### What needs to be done
Determine the number of lines in the listing below in which the word "Nemzeti" is present, and state it without comment.

┄┄┄┄┄┄┄┄┄┄

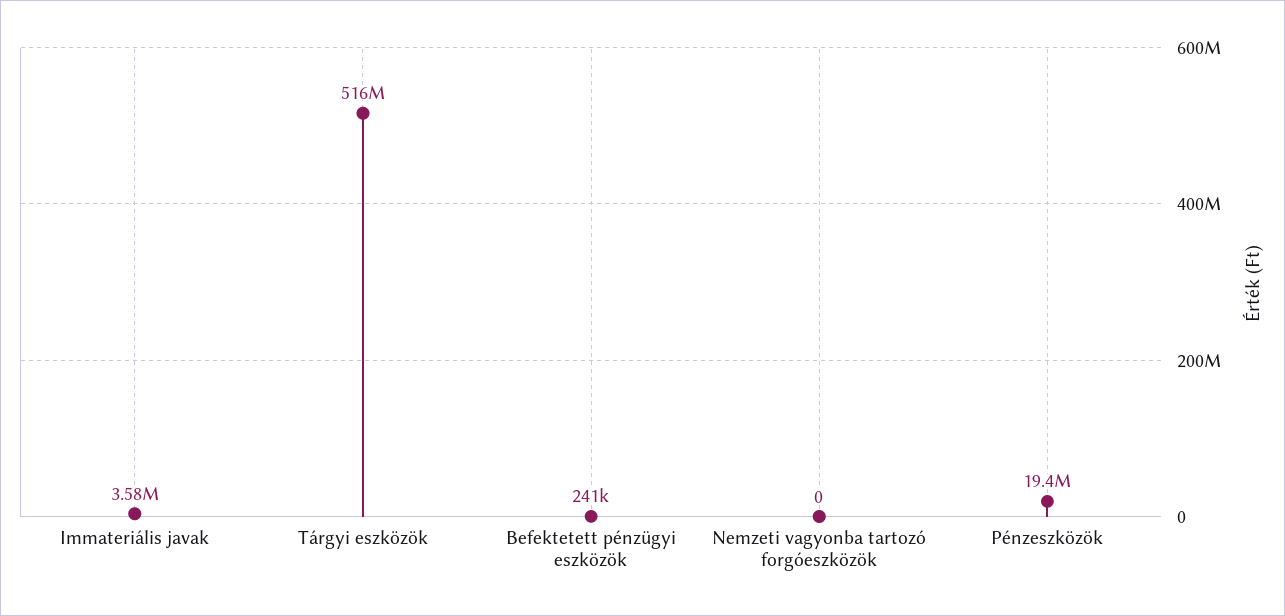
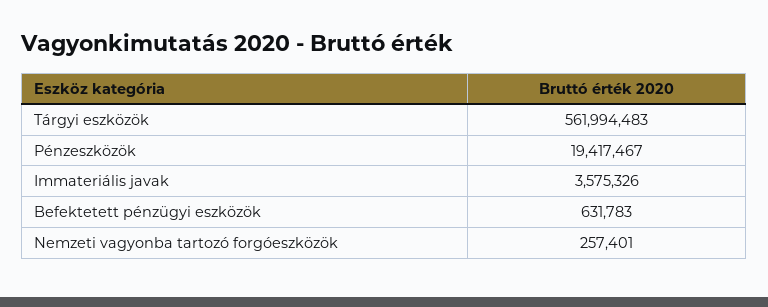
  {
    "Immateriális javak": 3575326,
-   "Tárgyi eszközök": 516000000,
+   "Tárgyi eszközök": 561994483,
-   "Befektetett pénzügyi eszközök": 241000,
+   "Befektetett pénzügyi eszközök": 631783,
-   "Nemzeti vagyonba tartozó forgóeszközök": 0,
+   "Nemzeti vagyonba tartozó forgóeszközök": 257401,
    "Pénzeszközök": 19417467
  }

┄┄┄┄┄┄┄┄┄┄

### Response to this task
2